On emx1 (the backup mx server) the DNS configuration was wrong. /etc/resolve.conf had been set with the internal DNS server as the primary one, but with an external DNS server as the secondary. That's clearly bogus when the resolver is used to resolve internal domain names.
On top of that, it turns out in postfix that if a DNS lookup for an *lmtp* delivery host fails, then it's treated as a permanent error and the email is bounced. From what I can see, there's actually no configuration setting to change this in postfix, which is annoying.
Anyway, we've now completely revamped the internal DNS setup. There's now dual slave servers at the main NYI site. This is something we used to have, and we had planned to have again, but hadn't actually finished with the switch over to slaving our DNS from Opera's servers internally. We've setup resolv.conf configs to fail back if one internal DNS is down. emx1 also has it's own slave server, will a fallback to the NYI one via the VPN if for some reason it's local one is down. The external DNS servers have been removed from the resolv.conf so it'll never query those directly.
We really should remember Murphys Law. Things will fail at the worst possible time and in the worst possible way.

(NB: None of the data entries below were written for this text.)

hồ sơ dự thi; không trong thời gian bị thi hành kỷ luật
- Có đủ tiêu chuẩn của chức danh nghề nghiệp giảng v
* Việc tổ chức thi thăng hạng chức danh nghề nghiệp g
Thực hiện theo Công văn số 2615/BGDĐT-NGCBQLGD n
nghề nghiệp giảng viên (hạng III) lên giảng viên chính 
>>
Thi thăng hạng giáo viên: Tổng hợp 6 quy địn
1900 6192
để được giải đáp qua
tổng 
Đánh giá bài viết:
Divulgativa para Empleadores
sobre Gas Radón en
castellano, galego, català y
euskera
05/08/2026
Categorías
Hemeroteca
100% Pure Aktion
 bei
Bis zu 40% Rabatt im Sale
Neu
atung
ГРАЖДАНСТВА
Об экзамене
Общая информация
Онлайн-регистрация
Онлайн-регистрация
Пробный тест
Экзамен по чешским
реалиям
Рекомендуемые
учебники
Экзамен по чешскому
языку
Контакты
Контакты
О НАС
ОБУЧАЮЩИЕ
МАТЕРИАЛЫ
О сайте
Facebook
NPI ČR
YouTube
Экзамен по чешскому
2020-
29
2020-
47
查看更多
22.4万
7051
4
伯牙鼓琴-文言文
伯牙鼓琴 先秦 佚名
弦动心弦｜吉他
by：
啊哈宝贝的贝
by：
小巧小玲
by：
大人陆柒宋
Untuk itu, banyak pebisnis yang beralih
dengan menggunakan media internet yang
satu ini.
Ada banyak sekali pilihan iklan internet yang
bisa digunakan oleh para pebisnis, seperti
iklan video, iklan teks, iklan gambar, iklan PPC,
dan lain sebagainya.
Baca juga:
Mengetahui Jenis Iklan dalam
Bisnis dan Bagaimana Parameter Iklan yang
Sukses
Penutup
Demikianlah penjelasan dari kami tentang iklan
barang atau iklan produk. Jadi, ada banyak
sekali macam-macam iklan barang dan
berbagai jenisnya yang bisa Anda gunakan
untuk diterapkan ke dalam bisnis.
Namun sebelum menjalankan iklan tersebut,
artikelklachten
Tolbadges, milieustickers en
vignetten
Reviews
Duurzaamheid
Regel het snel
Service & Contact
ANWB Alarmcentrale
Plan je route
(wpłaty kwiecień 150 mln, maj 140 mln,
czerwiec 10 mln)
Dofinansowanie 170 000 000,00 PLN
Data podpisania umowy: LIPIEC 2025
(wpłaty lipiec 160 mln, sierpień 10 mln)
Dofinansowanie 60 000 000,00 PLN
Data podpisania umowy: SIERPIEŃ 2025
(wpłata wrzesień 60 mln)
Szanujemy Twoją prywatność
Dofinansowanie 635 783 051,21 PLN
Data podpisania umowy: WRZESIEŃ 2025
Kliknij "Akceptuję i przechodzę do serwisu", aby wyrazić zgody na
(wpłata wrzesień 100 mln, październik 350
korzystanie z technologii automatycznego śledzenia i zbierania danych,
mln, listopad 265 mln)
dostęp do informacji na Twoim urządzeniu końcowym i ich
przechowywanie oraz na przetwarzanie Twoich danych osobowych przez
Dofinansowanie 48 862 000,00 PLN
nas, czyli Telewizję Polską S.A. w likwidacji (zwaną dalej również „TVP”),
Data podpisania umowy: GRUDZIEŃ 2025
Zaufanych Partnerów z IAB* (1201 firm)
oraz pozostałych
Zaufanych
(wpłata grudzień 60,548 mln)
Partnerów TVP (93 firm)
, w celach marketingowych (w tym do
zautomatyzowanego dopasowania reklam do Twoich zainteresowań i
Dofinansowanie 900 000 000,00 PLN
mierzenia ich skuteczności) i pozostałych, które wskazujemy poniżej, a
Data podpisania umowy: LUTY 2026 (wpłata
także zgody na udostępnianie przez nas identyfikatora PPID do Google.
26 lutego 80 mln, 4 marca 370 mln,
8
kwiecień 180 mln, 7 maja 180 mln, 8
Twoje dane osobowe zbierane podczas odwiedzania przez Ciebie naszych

It's about the only kernel crash we've had in the last 6 months, and of course it would happen on the primary DB server, at the time we had the not-yet-redundant DNS server on there as well... *sigh*
Normally I'd go and work out who was affected by the bounce. Unfortunately the logs kept on emx1 are much smaller than at the main site, so we've actually already rotated the ones from when the event occurred, so we can't actually work out exactly which emails bounced
. Grrr. The good news is that emx1 will only be around another 2-3 months, and the replacement will be much more interesting and useful.
Ooooo, actually, I can tell how many emails bounced, because to send out the bounce emails, emx1 would have forwarded them back into our outgoing server at NYI (and it does so via a static IP default transport, so unaffected by the DNS error). So I can see in the main outgoing server log emails where from=MAILER-DAEMON@messagingengine.com, and source=emx1.messagingengine.com. That will tell me how many emails bounced, and where they were bounced to, but it unfortunately won't tell me who the emails were originally sent to, that's been lost because it's not in any of the SMTP information that's logged. I can fix that for the future as well, by logging the Original-Recipient header in the logs. That won't help for the past, but will help if we need to track down who bounce emails were for in the future if for some reason we only have the bounce email log information.
Back to the data, after checking the logs, 354 bounced emails. Damn. Any bounced emails are bad, bad, bad.
All up summary:
1. We were in the process of making internal DNS server changes. We'd started but not finished it fully. We got caught with a kernel crash on a machine that had the new DNS service but it hadn't been replicated yet. Our fault, we shouldn't have left things half done.
2. The DNS failure caused a mis-configuration on emx1 that had never been noticed before to be triggered. That caused some email to bounce. That configuration has been updated so it doesn't happen again.